Work instructions => What is needed is a faithful transcription of all the data below, pictures excluded.

Dataset extract =>
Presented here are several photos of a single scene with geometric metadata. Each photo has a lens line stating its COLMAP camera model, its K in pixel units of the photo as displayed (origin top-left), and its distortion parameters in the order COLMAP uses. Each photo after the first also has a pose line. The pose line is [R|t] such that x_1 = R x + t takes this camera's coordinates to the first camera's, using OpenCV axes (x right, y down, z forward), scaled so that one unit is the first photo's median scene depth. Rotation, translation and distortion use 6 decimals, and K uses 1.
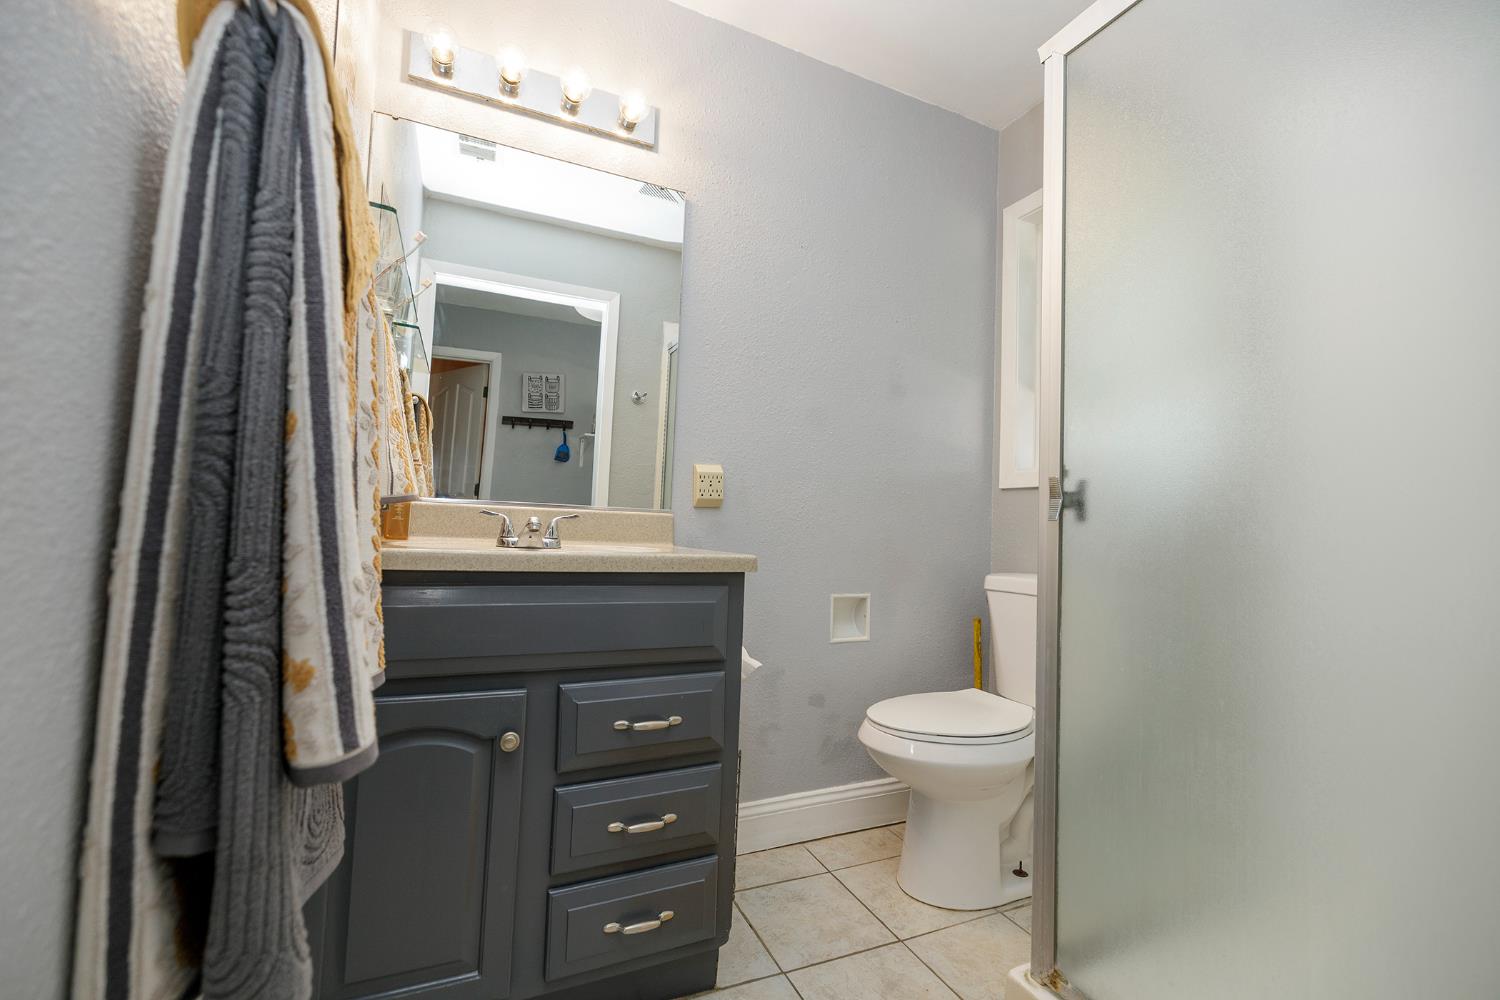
lens RADIAL K [[624.8, 0, 740.8], [0, 624.8, 497.9], [0, 0, 1]] dist [0.003636, -0.000696]
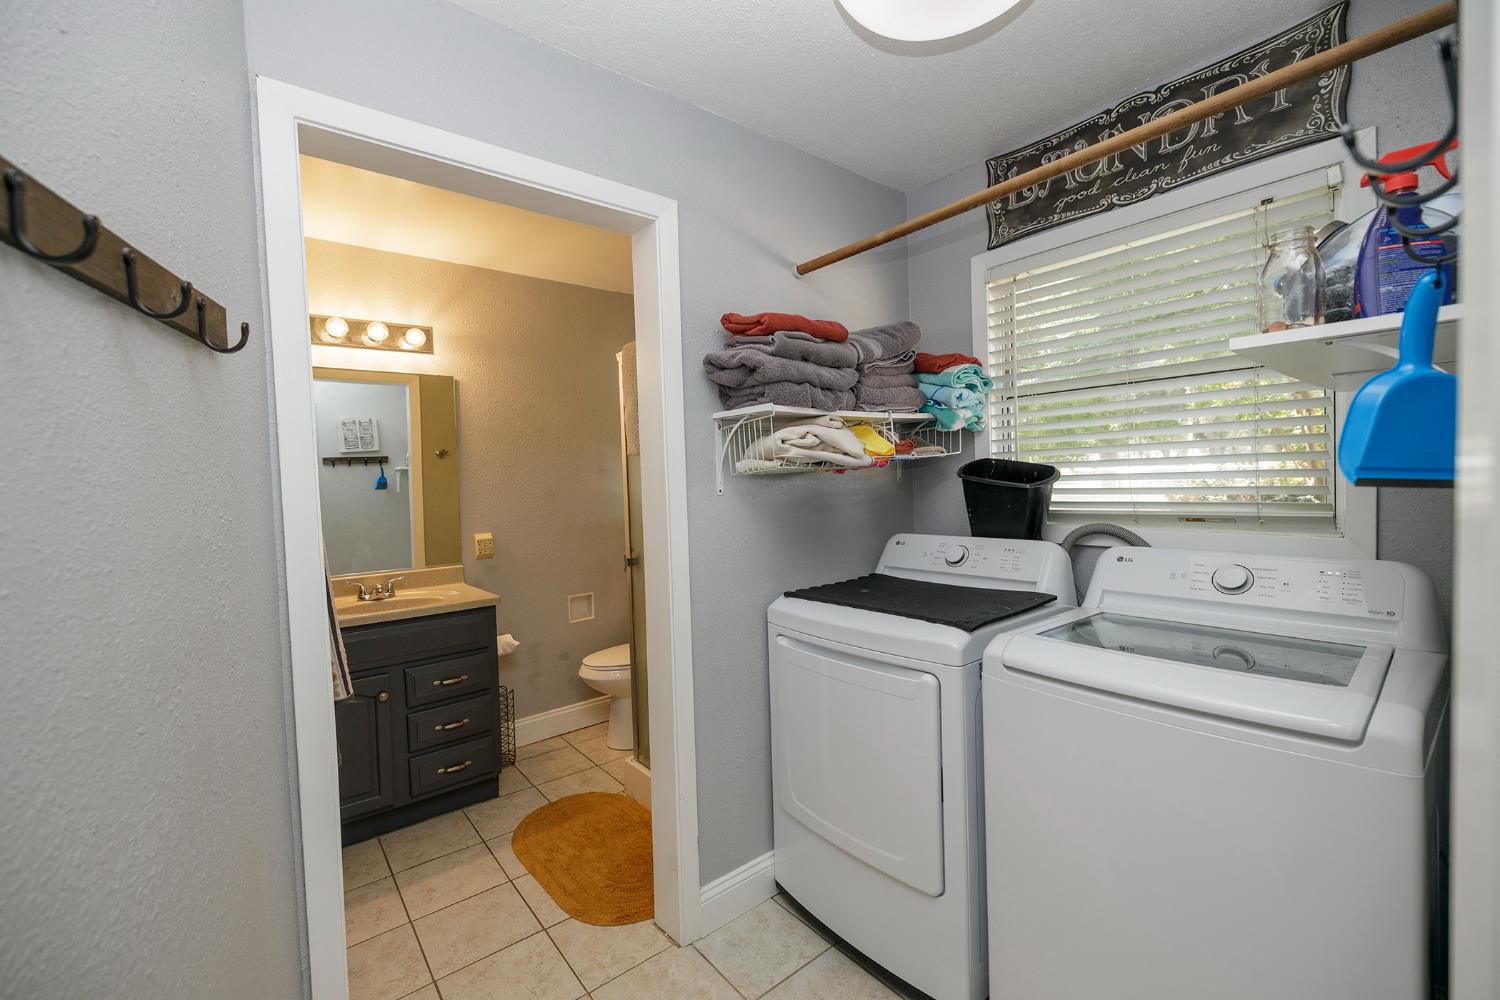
lens RADIAL K [[624.8, 0, 740.8], [0, 624.8, 497.9], [0, 0, 1]] dist [0.003636, -0.000696]
pose [[0.967093, -0.079408, 0.241714, 0.232461], [0.059994, 0.994430, 0.086658, -0.264071], [-0.247249, -0.069305, 0.966470, -0.862481]]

Result of the task =>
Presented here are several photos of a single scene with geometric metadata. Each photo has a lens line stating its COLMAP camera model, its K in pixel units of the photo as displayed (origin top-left), and its distortion parameters in the order COLMAP uses. Each photo after the first also has a pose line. The pose line is [R|t] such that x_1 = R x + t takes this camera's coordinates to the first camera's, using OpenCV axes (x right, y down, z forward), scaled so that one unit is the first photo's median scene depth. Rotation, translation and distortion use 6 decimals, and K uses 1.
lens RADIAL K [[624.8, 0, 740.8], [0, 624.8, 497.9], [0, 0, 1]] dist [0.003636, -0.000696]
lens RADIAL K [[624.8, 0, 740.8], [0, 624.8, 497.9], [0, 0, 1]] dist [0.003636, -0.000696]
pose [[0.967093, -0.079408, 0.241714, 0.232461], [0.059994, 0.994430, 0.086658, -0.264071], [-0.247249, -0.069305, 0.966470, -0.862481]]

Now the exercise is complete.